Taken literally, these amendments seem to make moral standards part of the conditions for legal validity. In reality, however, legal positivism cannot be identified with either of the two theses: both are false. There are many necessary „links“, trivial and non-trivial, between law and morality. As John Gardner notes, legal positivism takes a position on only one of them; he rejects any dependence on the existence of the right on his merits (Gardner 2001). And with regard to this relationship of dependence, legal positivists are concerned with much more than the relationship between law and morality, because it is only in the sense that they insist on a separation of law and morality that they must also – and for the same reasons – insist on a separation of law and economy. Hart, for his part, acknowledges that the judicial legislative power is limited in two respects: „Not only are the powers of judges subject to many limitations that limit its choice, of which a legislature may be quite free, but since the powers of the judge are exercised only to settle certain immediate cases, he cannot use them to introduce large-scale reforms or new codes“ (Hart 1994, p. 273). What explains the judge`s discretion to enact new legislation in a particular case, in Hart`s view, is not the absence of legal standards that limit his or her decision; Rather, it is the absence of legal norms that dictates a particularly correct response to the case.

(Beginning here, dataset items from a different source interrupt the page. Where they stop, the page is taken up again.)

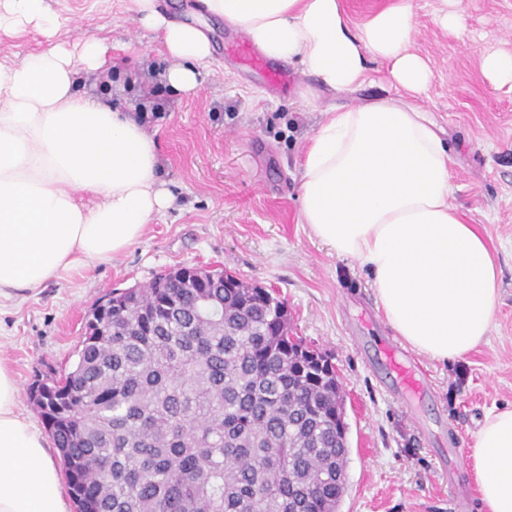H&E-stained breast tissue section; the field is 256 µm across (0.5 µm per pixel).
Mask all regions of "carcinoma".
Listing matches in <instances>:
<instances>
[{
	"mask_svg": "<svg viewBox=\"0 0 512 512\" xmlns=\"http://www.w3.org/2000/svg\"><path fill=\"white\" fill-rule=\"evenodd\" d=\"M201 275L165 271L94 308L54 396L30 395L76 512H337L336 367L273 292Z\"/></svg>",
	"mask_w": 512,
	"mask_h": 512,
	"instance_id": "obj_1",
	"label": "carcinoma"
}]
</instances>
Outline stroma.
Returning <instances> with one entry per match:
<instances>
[{"label":"stroma","instance_id":"1","mask_svg":"<svg viewBox=\"0 0 512 512\" xmlns=\"http://www.w3.org/2000/svg\"><path fill=\"white\" fill-rule=\"evenodd\" d=\"M196 2L158 0L173 20L194 16L214 47L200 89L186 93L156 84L154 72L173 61L126 0H48L68 18L60 41L97 39L109 48L108 88L81 70L79 92L102 89L130 110L139 86H160L166 110L146 130L159 143L176 204L112 262L0 303V359L16 375L20 411L40 422L32 383L72 368L87 315L112 291L146 286L181 265L223 269L275 291L296 334L336 367L350 449L339 512H482L471 472L456 467L455 456L472 448L486 413L512 405V88L491 83L480 65L483 49L512 50V0H463L460 36L435 23L437 0H412L411 45L433 72L415 104L454 158L455 204L490 241L500 269L491 335L454 363L417 356L428 384L413 398L400 396L380 355V345L398 337L377 308L367 271L337 258L299 217L309 137L330 108L394 95L385 65L373 63L368 83L353 92L300 72L288 92L270 94L261 72L221 55L241 33L201 16Z\"/></svg>","mask_w":512,"mask_h":512}]
</instances>
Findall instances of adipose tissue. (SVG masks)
Listing matches in <instances>:
<instances>
[{"mask_svg": "<svg viewBox=\"0 0 512 512\" xmlns=\"http://www.w3.org/2000/svg\"><path fill=\"white\" fill-rule=\"evenodd\" d=\"M175 66L164 78L201 85L211 43L169 20L156 0H132ZM204 14L265 57L298 64L338 91L384 63L402 98L330 110L302 159L300 217L312 237L372 278L386 322L414 351L448 363L485 342L498 306L489 244L452 202L453 160L429 116L410 105L433 78L411 51V0H386L352 25L342 0H202ZM64 18L47 0H0V32L34 31L40 49L0 59V300L37 291L120 255L175 199L158 145L137 113L74 90L76 67L108 78L98 41L72 52L56 41ZM18 384L0 362V512H70L46 440L17 410ZM470 469L484 512H512V406L488 412Z\"/></svg>", "mask_w": 512, "mask_h": 512, "instance_id": "adipose-tissue-1", "label": "adipose tissue"}]
</instances>
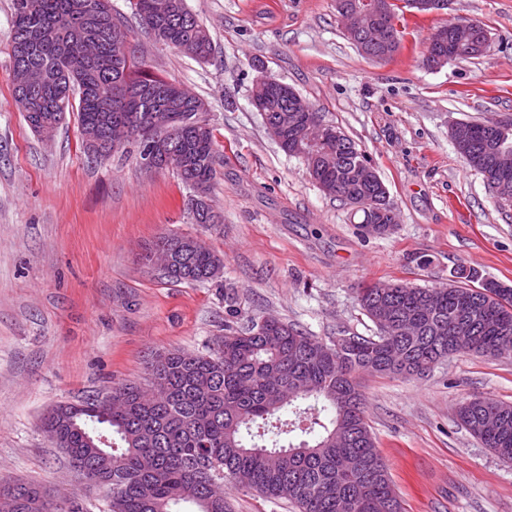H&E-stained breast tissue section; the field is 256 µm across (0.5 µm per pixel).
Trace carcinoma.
<instances>
[{"mask_svg":"<svg viewBox=\"0 0 512 512\" xmlns=\"http://www.w3.org/2000/svg\"><path fill=\"white\" fill-rule=\"evenodd\" d=\"M102 0H14L12 69L43 71L44 83L30 101L12 81L16 106L33 133L44 137L77 112L80 131L116 125L137 128L162 107L159 91L170 81L155 76L132 53L116 57L114 24L88 19ZM153 0H136L144 29H161L159 40L198 60L213 54L209 30L188 9L161 21ZM291 87L268 95L266 111L288 124ZM175 143L190 167L172 172L191 191L209 193L218 153L204 103L171 115ZM337 154L341 168L318 169L317 185L343 179L365 155L336 126L313 144ZM456 148L481 173L497 202L512 203V172L496 175L478 122L468 144ZM385 184L345 182L353 194L381 203ZM363 224L366 235L394 230L395 210L384 207ZM223 257L204 242L178 258L164 274L175 283H208L222 277ZM357 302L370 319L383 310L390 329L372 336L344 334L326 342L275 317L245 329H225L209 354L169 351L148 363V383H121L112 397L123 408L107 413L100 398L68 404V419H43V427L76 468L98 472L109 512H232L217 488L239 485L268 498H284L298 512H402L386 464L365 416L362 373L422 376L456 353L503 358L512 355V286L477 271H456L445 285L400 284L359 289ZM458 423L500 460L512 463V402L476 396L457 409ZM23 499L21 512H59L37 486L0 477Z\"/></svg>","mask_w":512,"mask_h":512,"instance_id":"carcinoma-1","label":"carcinoma"}]
</instances>
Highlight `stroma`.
Returning <instances> with one entry per match:
<instances>
[{
    "instance_id": "35a3bbf8",
    "label": "stroma",
    "mask_w": 512,
    "mask_h": 512,
    "mask_svg": "<svg viewBox=\"0 0 512 512\" xmlns=\"http://www.w3.org/2000/svg\"><path fill=\"white\" fill-rule=\"evenodd\" d=\"M111 3L155 74L204 100L220 155L211 203L223 221L191 223L187 188L171 171H146L134 145L88 158L75 115L52 140L34 135L12 96L13 0H0V474L83 512H106L107 493L44 431L52 406L145 383L156 353H208L225 327L254 319L324 340L372 335L356 301L365 283L435 286L474 269L512 285V208L498 207L449 135L455 121L512 115V0L406 13L388 62L343 35L335 0H187L212 37L205 63L141 30L130 0ZM460 20L485 26L486 53L428 67L431 35ZM261 75L357 143L398 214L391 234L361 235L353 209L282 151L251 103ZM171 232L223 254L220 283L176 284L148 262ZM361 383L403 512H512V463L455 415L476 395L512 402V357L461 353L421 378L365 374Z\"/></svg>"
}]
</instances>
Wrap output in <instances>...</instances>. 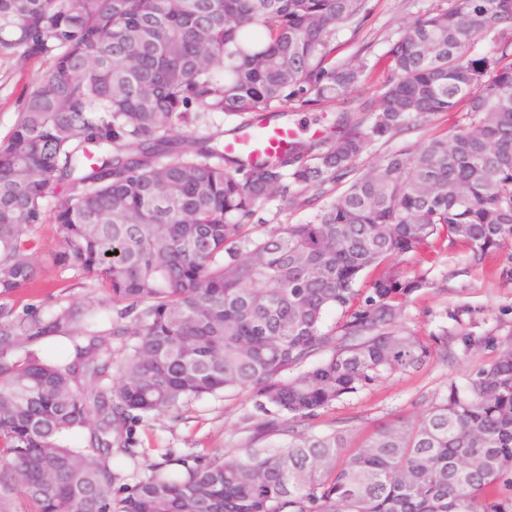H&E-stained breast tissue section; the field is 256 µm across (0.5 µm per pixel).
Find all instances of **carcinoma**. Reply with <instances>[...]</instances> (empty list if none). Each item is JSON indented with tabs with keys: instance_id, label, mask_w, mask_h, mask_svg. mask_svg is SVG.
I'll return each instance as SVG.
<instances>
[{
	"instance_id": "cac0c4a2",
	"label": "carcinoma",
	"mask_w": 512,
	"mask_h": 512,
	"mask_svg": "<svg viewBox=\"0 0 512 512\" xmlns=\"http://www.w3.org/2000/svg\"><path fill=\"white\" fill-rule=\"evenodd\" d=\"M368 2L0 0V52L50 64L0 140V512H512V350L358 448L311 426L448 356V331L403 325L430 286L404 257L448 244L482 268L512 242V0H448L337 61ZM381 62L377 98L348 107ZM335 105L272 160L211 145L217 113L237 132ZM440 113L451 135L358 164ZM278 197L312 219L258 228ZM47 217L84 294L20 307ZM57 338L72 355L41 353ZM235 391L277 442L114 470L133 424Z\"/></svg>"
}]
</instances>
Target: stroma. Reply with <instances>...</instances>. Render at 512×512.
<instances>
[{
    "instance_id": "35a3bbf8",
    "label": "stroma",
    "mask_w": 512,
    "mask_h": 512,
    "mask_svg": "<svg viewBox=\"0 0 512 512\" xmlns=\"http://www.w3.org/2000/svg\"><path fill=\"white\" fill-rule=\"evenodd\" d=\"M442 0H370V15L357 31L339 35V59L358 54L375 58L383 54L390 39L398 37L408 22ZM41 60L21 61L0 54V138L12 130L21 105V94L37 75L46 71ZM35 233L45 245L38 263V286L26 297L37 303L62 294L80 300L81 289L67 288L53 262L59 249L51 221L36 225ZM410 274L427 275L429 288L412 294L405 309L404 324L418 336L447 332L446 360L435 356L420 369L395 373L343 396L320 411L313 426L318 431L348 427L350 446L356 447L378 428L395 419L418 418L432 399L446 391L449 382L464 383L482 367L512 349V278L502 268H512V244L494 253L487 269H472L463 250L444 251L435 263L409 259ZM262 418L249 393L231 397L219 394L194 400L180 410L152 416L135 427V451H148L150 460H160L165 449L179 454L239 450L253 435V425Z\"/></svg>"
}]
</instances>
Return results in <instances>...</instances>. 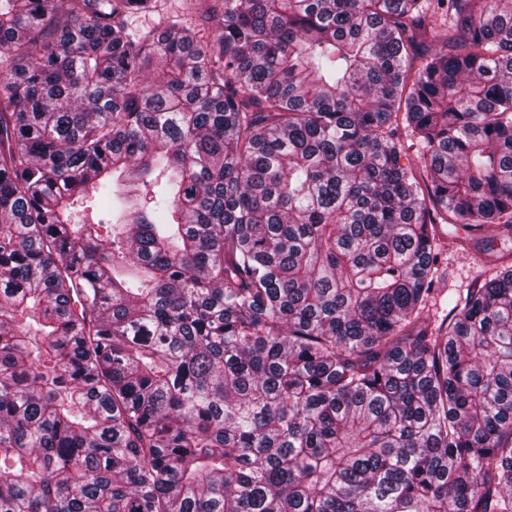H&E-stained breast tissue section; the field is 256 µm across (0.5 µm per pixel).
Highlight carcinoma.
I'll return each instance as SVG.
<instances>
[{
    "label": "carcinoma",
    "instance_id": "cac0c4a2",
    "mask_svg": "<svg viewBox=\"0 0 512 512\" xmlns=\"http://www.w3.org/2000/svg\"><path fill=\"white\" fill-rule=\"evenodd\" d=\"M212 2L0 0V512H512V0ZM461 225L439 224V232L443 241H448V246L439 256L441 279L438 288L444 289L443 293L448 299L465 293L466 288H471L477 279L495 277L502 266L512 267V234L505 236L496 224H492L472 235L464 231ZM486 244L491 245L493 257L487 254Z\"/></svg>",
    "mask_w": 512,
    "mask_h": 512
}]
</instances>
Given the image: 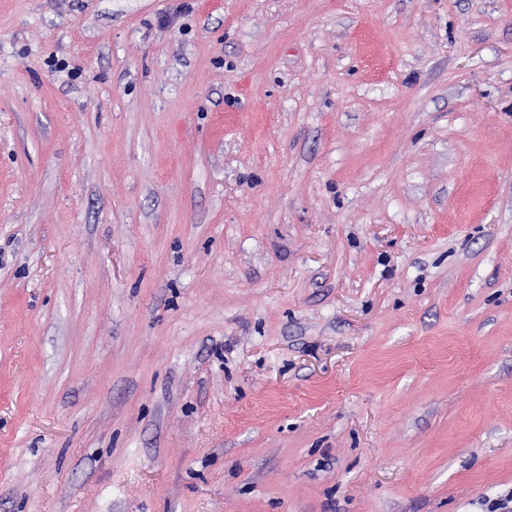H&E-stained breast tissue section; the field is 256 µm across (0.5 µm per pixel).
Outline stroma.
I'll return each mask as SVG.
<instances>
[{
	"mask_svg": "<svg viewBox=\"0 0 512 512\" xmlns=\"http://www.w3.org/2000/svg\"><path fill=\"white\" fill-rule=\"evenodd\" d=\"M512 493V0H0V512Z\"/></svg>",
	"mask_w": 512,
	"mask_h": 512,
	"instance_id": "obj_1",
	"label": "stroma"
}]
</instances>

The judge cannot rule on such a case solely by applying the existing law, as there is more than one result available that is in accordance with the existing law. In such cases, it is impossible to make a substantive decision (instead of simply referring the matter to the legislator) without creating a new law. Legal positivism has also been confused with the old idea of positive law. Leslie Green (2003), for example, argues that the term „legal positivism“ was introduced into medieval legal thought, and cites Finnis (1996) as the source of this claim – although Finnis does not discuss legal positivism, but positive law. In fact, it was not until the twentieth century that some influential legal theorists began to call themselves „positivists“ and their doctrines of „legal positivism,“ including Hans Kelsen (1945), H. L.A. Hart (1961), and Joseph Raz (1986). The problem with Dworkin`s analysis, however, is that it falsely assumes that a public servant cannot enact a new law unless there are no legal norms that limit the official`s decision. In fact, legislatures in jurisdictions like the United States never have what Dworkin calls strong discretion. Even the legislative decisions of Congress, the nation`s highest legislative branch, are still limited by constitutional norms. For example, under the Fourteenth Amendment, Congress cannot pass a law that sets a speed limit for male drivers on highways and another for female drivers.